The tampering has ruined about 44,000 gallons of milk worth about $49,000 to farmers, state police Lt. John Hibsch said.
Authorities have no suspects in the 14 cases under investigation since the fall, Hibsch said. The most recent cases were reported late last month.
Authorities said none of the tainted milk made it to store shelves or into milk products like cheese because milk is tested for contaminants before being unloaded from the trucks that take it to processing plants.
Only someone allergic to antibiotics like penicillin would be at risk if exposed to the tainted milk, Hibsch said.
Investigators said they are looking for suspects in any number of places, from animal rights groups opposed to dairy farm practices to disgruntled farmers or employees.
Dairy farming is a $116 million industry in Wyoming County, New York's largest dairy producer, where 11 of the cases were reported.
With no obvious motive for the apparent sabotage and no claims of responsibility, anxiety among farmers is high.
"Who it is we don't know. If we knew why, we'd at least know what direction to look," said farmer Mark McCormick, whose 200-head Mar-Dan Dairy Farm in Wyoming County was among the latest targets. "That's one of the frustrating parts. We don't have a clue."
McCormick lost more than 4,000 gallons of milk and estimated his financial loss at $6,200 to $6,500.
"It's going to be very hard to overcome," said McCormick, who said that with milk prices set by the government, raising his rates to make up the loss is not an option. As it is, he said, he is paid only slightly more for his milk than his father was 20 years ago.
New York Farm Bureau spokesman Chris LaRoe said there have been isolated cases of angry employees tampering with milk tanks in the past, but "we've never seen it this widespread before."
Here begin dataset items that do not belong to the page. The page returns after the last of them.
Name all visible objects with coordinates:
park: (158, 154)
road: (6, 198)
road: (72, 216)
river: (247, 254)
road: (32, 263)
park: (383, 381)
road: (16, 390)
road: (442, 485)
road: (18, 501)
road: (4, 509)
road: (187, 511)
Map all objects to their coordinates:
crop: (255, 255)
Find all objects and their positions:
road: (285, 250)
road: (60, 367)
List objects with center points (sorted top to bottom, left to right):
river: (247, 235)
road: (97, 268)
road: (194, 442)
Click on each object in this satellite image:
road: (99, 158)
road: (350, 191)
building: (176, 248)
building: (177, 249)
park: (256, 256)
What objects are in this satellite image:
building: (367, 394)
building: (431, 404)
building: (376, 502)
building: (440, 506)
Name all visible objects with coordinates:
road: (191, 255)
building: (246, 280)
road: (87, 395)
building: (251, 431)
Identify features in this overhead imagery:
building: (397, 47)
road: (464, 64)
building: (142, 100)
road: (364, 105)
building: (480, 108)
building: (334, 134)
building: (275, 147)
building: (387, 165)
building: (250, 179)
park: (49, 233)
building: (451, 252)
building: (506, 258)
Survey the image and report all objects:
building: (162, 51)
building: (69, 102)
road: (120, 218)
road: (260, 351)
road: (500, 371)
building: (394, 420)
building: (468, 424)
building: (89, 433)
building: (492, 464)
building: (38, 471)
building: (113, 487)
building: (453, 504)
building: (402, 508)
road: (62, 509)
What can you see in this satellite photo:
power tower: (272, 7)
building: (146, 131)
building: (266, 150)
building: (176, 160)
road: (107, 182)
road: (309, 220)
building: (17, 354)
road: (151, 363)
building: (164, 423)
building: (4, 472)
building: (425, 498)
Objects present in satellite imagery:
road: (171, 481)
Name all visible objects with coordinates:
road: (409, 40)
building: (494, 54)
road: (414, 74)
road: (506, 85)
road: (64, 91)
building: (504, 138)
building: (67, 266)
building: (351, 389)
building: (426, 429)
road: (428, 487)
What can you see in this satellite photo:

The introduction of bovine growth hormone in the early 1990s touched off protests by health activists and others around the country, but the Farm Bureau said New York has not seen such demonstrations for several years.
The artificial hormone is injected in cows to increase the amount of milk they produce. Critics of such biotechnology products contend that too little is known about their health and environmental effects.
The Farm Bureau is urging farmers to limit access to storage tanks, but that is difficult. Dairy farms, in general, are easily accessible because of the need to keep barns housing hundreds of animals open for ventilation. The milking areas containing the tanks may have open walls to enable cows to be moved in and out.
Investigators initially had to determine whether a mix-up by a farmer or an employee had caused the contamination. Most dairy farms store antibiotics on the premises to treat ill cows or those that are about to give birth.
It would take only a minute amount of antibiotics to contaminate a load of milk, authorities said. A vial dumped into one storage tank would contaminate not only that tank, but an entire truckload. That is because in dairy farming, collection trucks make numerous stops on a single run and the milk from each farm is mixed together along the way.